Exergue n° 17

 

« Mais les rares moments où l’on voit la nature telle qu’elle est, poétiquement, c’était de ceux-là qu’était faite l'œuvre d’Elstir.  »

Marcel Proust, A l’ombre des jeunes filles en fleurs, II, GF Flammarion, 1987, p. 224.

« Those infrequent moments when we perceive nature as it is, poetically, were what Elstir’s work was made of . »

Marcel Proust, In the Shadow of Young Girls in Flower, trans.
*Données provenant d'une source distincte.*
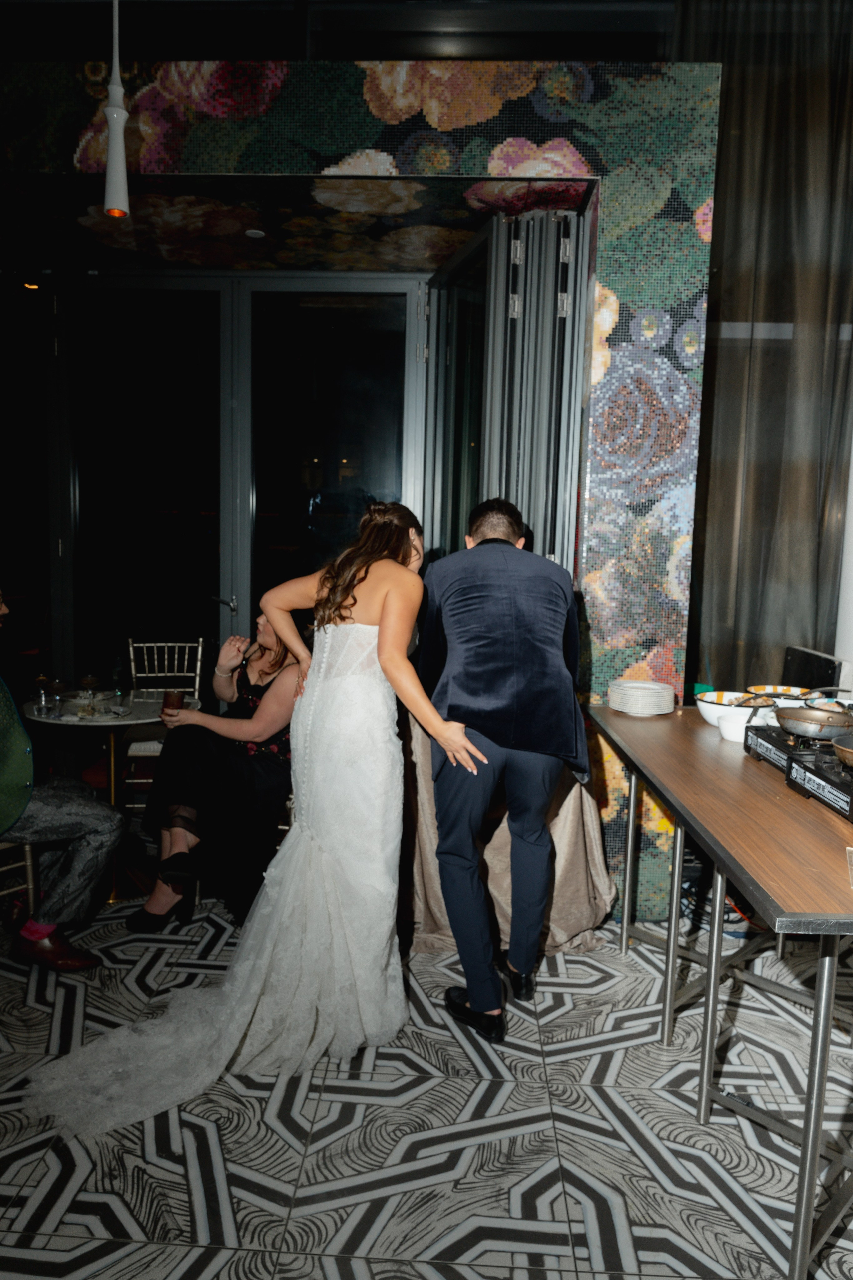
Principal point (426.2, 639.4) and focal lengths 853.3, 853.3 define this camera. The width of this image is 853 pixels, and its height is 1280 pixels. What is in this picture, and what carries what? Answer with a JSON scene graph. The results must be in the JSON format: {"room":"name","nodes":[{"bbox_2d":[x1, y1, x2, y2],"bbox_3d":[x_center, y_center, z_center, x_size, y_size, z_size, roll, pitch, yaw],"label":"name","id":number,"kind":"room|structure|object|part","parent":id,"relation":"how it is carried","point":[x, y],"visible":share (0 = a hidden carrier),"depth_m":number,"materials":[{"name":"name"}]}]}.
{"room":"event hall","nodes":[
{"label":"event hall","id":0,"kind":"room"},
{"bbox_2d":[128,608,299,929],"bbox_3d":[-0.726,0.422,3.314,0.622,1.138,0.903,3,7,15],"label":"woman","id":1,"kind":"object","parent":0,"point":[177,775],"visible":0.64,"depth_m":3.05},
{"bbox_2d":[160,688,185,717],"bbox_3d":[-0.989,0.254,3.326,0.091,0.111,0.086,2,7,2],"label":"cup","id":2,"kind":"object","parent":1,"relation":"in","point":[170,695],"visible":0.75,"depth_m":3.30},
{"bbox_2d":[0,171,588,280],"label":"ceiling","id":3,"kind":"structure","parent":0,"point":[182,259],"depth_m":3.55,"materials":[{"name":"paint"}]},
{"bbox_2d":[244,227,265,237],"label":"ceiling light","id":4,"kind":"object","parent":3,"relation":"attached to","point":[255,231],"visible":0.98,"depth_m":3.69,"materials":[{"name":"white"}]},
{"bbox_2d":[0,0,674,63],"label":"ceiling","id":5,"kind":"structure","parent":0,"point":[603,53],"depth_m":3.72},
{"bbox_2d":[101,0,130,218],"bbox_3d":[-0.912,-1.933,2.474,0.117,1.355,0.116,2,7,2],"label":"pendant lamp","id":6,"kind":"object","parent":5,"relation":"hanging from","point":[118,91],"visible":0.99,"depth_m":2.51,"materials":[{"name":"white metal"}]},
{"bbox_2d":[676,0,852,689],"bbox_3d":[1.768,-1.133,3.881,1.603,4.135,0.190,2,7,2],"label":"curtain","id":7,"kind":"object","parent":5,"relation":"hanging from","point":[730,81],"visible":0.76,"depth_m":3.83,"materials":[{"name":"fabric"}]},
{"bbox_2d":[0,53,718,929],"bbox_3d":[-1.039,-0.590,3.378,4.231,3.201,0.767,2,7,2],"label":"wall","id":8,"kind":"structure","parent":0,"point":[615,274],"depth_m":3.07,"materials":[{"name":"multicoloured tile"}]},
{"bbox_2d":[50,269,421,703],"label":"glass double door","id":9,"kind":"structure","parent":8,"relation":"in","point":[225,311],"depth_m":4.19,"materials":[{"name":"glass"}]},
{"bbox_3d":[-0.997,-0.166,4.218,0.110,0.083,0.124,2,7,2],"label":"door handle","id":10,"kind":"part","parent":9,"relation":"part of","materials":[{"name":"silver metal"}]},
{"bbox_2d":[421,200,590,579],"bbox_3d":[0.289,-0.363,3.686,0.367,2.717,1.064,2,7,2],"label":"folding door","id":11,"kind":"structure","parent":8,"relation":"in","point":[561,504],"depth_m":3.42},
{"bbox_2d":[0,885,852,1279],"bbox_3d":[-0.203,1.325,1.388,7.275,0.104,6.487,2,7,2],"label":"floor","id":12,"kind":"structure","parent":0,"point":[640,1248],"depth_m":2.07,"materials":[{"name":"multicoloured tile"}]},
{"bbox_2d":[0,836,38,924],"bbox_3d":[-1.622,0.615,2.858,0.478,0.926,0.444,7,8,38],"label":"chair","id":13,"kind":"object","parent":12,"relation":"on","point":[28,862],"visible":0.63,"depth_m":2.89,"materials":[{"name":"metal"}]},
{"bbox_2d":[0,579,126,970],"bbox_3d":[-1.414,0.406,2.816,0.749,1.284,0.626,7,9,41],"label":"man","id":14,"kind":"object","parent":13,"relation":"on","point":[1,607],"visible":0.97,"depth_m":2.77},
{"bbox_2d":[19,690,201,901],"bbox_3d":[-1.283,0.640,3.483,0.715,0.746,0.703,2,7,2],"label":"round table","id":15,"kind":"object","parent":12,"relation":"on","point":[143,712],"visible":0.55,"depth_m":3.42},
{"bbox_2d":[32,674,56,716],"bbox_3d":[-1.453,0.213,3.245,0.077,0.144,0.077,5,8,28],"label":"drinking glass","id":16,"kind":"object","parent":15,"relation":"on","point":[43,697],"visible":0.99,"depth_m":3.22,"materials":[{"name":"clear glass"}]},
{"bbox_2d":[77,674,100,715],"bbox_3d":[-1.421,0.233,3.588,0.094,0.167,0.094,2,7,2],"label":"drinking glass","id":17,"kind":"object","parent":15,"relation":"on","point":[85,680],"visible":0.98,"depth_m":3.57,"materials":[{"name":"clear glass"}]},
{"bbox_2d":[60,702,131,721],"bbox_3d":[-1.256,0.281,3.258,0.232,0.020,0.238,2,7,2],"label":"plate","id":18,"kind":"object","parent":15,"relation":"on","point":[98,717],"visible":0.84,"depth_m":3.26,"materials":[{"name":"white"}]},
{"bbox_2d":[122,637,205,810],"bbox_3d":[-1.220,0.482,3.985,0.416,0.926,0.482,0,7,-12],"label":"chair","id":19,"kind":"object","parent":12,"relation":"on","point":[197,680],"visible":0.49,"depth_m":4.07,"materials":[{"name":"metal"}]},
{"bbox_2d":[28,501,472,1129],"bbox_3d":[-0.442,0.398,2.431,1.033,1.471,1.129,2,7,2],"label":"woman","id":20,"kind":"object","parent":12,"relation":"on","point":[381,662],"visible":0.91,"depth_m":2.37},
{"bbox_2d":[414,495,586,1037],"bbox_3d":[0.216,0.342,2.666,0.497,1.541,0.788,2,7,2],"label":"man","id":21,"kind":"object","parent":12,"relation":"on","point":[486,539],"visible":0.99,"depth_m":2.42},
{"bbox_2d":[397,711,616,958],"bbox_3d":[0.205,0.649,3.236,1.010,0.845,0.975,2,7,2],"label":"draped table","id":22,"kind":"object","parent":12,"relation":"on","point":[580,885],"visible":0.42,"depth_m":3.02,"materials":[{"name":"fabric"}]},
{"bbox_2d":[589,705,852,1279],"bbox_3d":[1.041,0.776,2.340,0.845,0.821,1.863,2,7,2],"label":"table","id":23,"kind":"object","parent":12,"relation":"on","point":[677,717],"visible":0.93,"depth_m":1.91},
{"bbox_2d":[607,678,675,715],"bbox_3d":[0.751,0.201,3.003,0.223,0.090,0.228,5,8,27],"label":"plate stack","id":24,"kind":"object","parent":23,"relation":"on","point":[625,702],"visible":0.98,"depth_m":2.93,"materials":[{"name":"white ceramic"}]},
{"bbox_2d":[695,690,760,727],"bbox_3d":[1.006,0.234,2.792,0.254,0.102,0.257,2,7,2],"label":"bowl","id":25,"kind":"object","parent":23,"relation":"on","point":[702,707],"visible":0.65,"depth_m":2.76,"materials":[{"name":"white ceramic"}]},
{"bbox_2d":[717,706,759,742],"bbox_3d":[0.954,0.267,2.596,0.139,0.072,0.141,2,7,2],"label":"white bowl","id":26,"kind":"object","parent":23,"relation":"on","point":[740,727],"visible":0.78,"depth_m":2.57,"materials":[{"name":"white ceramic"}]},
{"bbox_2d":[745,684,813,707],"bbox_3d":[1.216,0.215,2.916,0.255,0.084,0.256,2,7,2],"label":"bowl","id":27,"kind":"object","parent":23,"relation":"on","point":[792,690],"visible":0.51,"depth_m":2.93,"materials":[{"name":"white ceramic"}]},
{"bbox_2d":[743,720,852,821],"bbox_3d":[1.138,0.323,2.117,0.507,0.104,0.707,2,7,2],"label":"gas stove","id":28,"kind":"object","parent":23,"relation":"on","point":[782,750],"visible":0.87,"depth_m":2.15,"materials":[{"name":"black metal"}]},
{"bbox_2d":[773,688,852,738],"bbox_3d":[1.087,0.187,2.326,0.253,0.116,0.231,5,8,27],"label":"frying pan","id":29,"kind":"object","parent":28,"relation":"on","point":[787,722],"visible":0.99,"depth_m":2.27,"materials":[{"name":"silver metal"}]},
{"bbox_2d":[832,732,852,769],"bbox_3d":[1.098,0.265,1.987,0.290,0.078,0.254,2,7,2],"label":"frying pan","id":30,"kind":"object","parent":28,"relation":"on","point":[849,750],"visible":0.99,"depth_m":2.03,"materials":[{"name":"metal"}]},
{"bbox_2d":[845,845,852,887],"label":"small card","id":31,"kind":"object","parent":23,"relation":"on","point":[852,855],"visible":1,"depth_m":1.59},
{"bbox_2d":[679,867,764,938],"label":"cable","id":32,"kind":"object","parent":12,"relation":"on","point":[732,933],"visible":0.38,"depth_m":3.26,"materials":[{"name":"black plastic"}]},
{"bbox_2d":[780,646,849,694],"bbox_3d":[1.354,0.166,3.002,0.158,0.246,0.371,2,7,2],"label":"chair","id":33,"kind":"object","parent":12,"relation":"on","point":[797,652],"visible":0.58,"depth_m":2.95,"materials":[{"name":"black"}]},
{"bbox_2d":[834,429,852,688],"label":"white column","id":34,"kind":"structure","parent":0,"point":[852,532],"depth_m":3.69,"materials":[{"name":"white paint"}]}
]}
James Grieve, vol 11 of In Search of Lost Time, general editor Christopher Prendergast, Penguin, London 2002, p. 415.

 
 


 Christopher Prendergast

06/01/2012

Petite histoire de virgule, insérée dès les premières ébauches et jamais rayée... Il s’agit de sa présence dans cette phrase bien connue de la Recherche, résumant l’épisode-clef d’initiation esthétique dans l’atelier d’Elstir où le narrateur regarde longuement le tableau, Port de Carquethuit, dans lequel Elstir peint la mer comme si elle était la terre, et inversement, donc un art où les « transitions » normales sont abolies. Dans son livre Proust et la peinture, Juliette Monnin-Hornung cite la phrase de la façon suivante : « Mais les rares moments où l’on voit la nature telle qu’elle est poétiquement, c’était de ceux-là qu’était faite l'œuvre d’Elstir ». Effet sans doute d’inattention (compréhensible), la suppression de la virgule entre « est » et « poétiquement » déplace la structure syntaxique reliant verbe et adverbe, et engendre un sens tout à fait différent, qui en dit long sur les orientations fondamentales de l’esthétique proustienne dans ses rapports avec cette catégorie encore plus fondamentale – la conception proustienne de la « vérité ». Sans la virgule, la phrase signifie que les tableaux d’Elstir saisissent l’essence de la dimension poétique de la nature. Avec la virgule, ses tableaux saisissent l’essence de la nature elle-même ; à force de regarder la nature poétiquement, on la voit telle qu’elle est. Du point de vue épistémologique, cette deuxième proposition – celle énoncée par le texte même de Proust – est évidemment beaucoup plus radicale. Mais n’oublions pas que selon Proust, cette façon de voir produit un « mirage » ou une « illusion optique ». De là, franchement, une impossibilité : non pas l’aporie plus ou moins confortable où se « suspend » la question de la Vérité, mais une représentation incarnant le vrai de la nature tout en étant illusoire, trompeuse. Ni l’approche « impressionniste », ni l’approche « phénoménologique » (deux modèles qui ont dominé l’histoire du commentaire sur Proust) ne suffira ici ; la virgule brouille définitivement les cartes.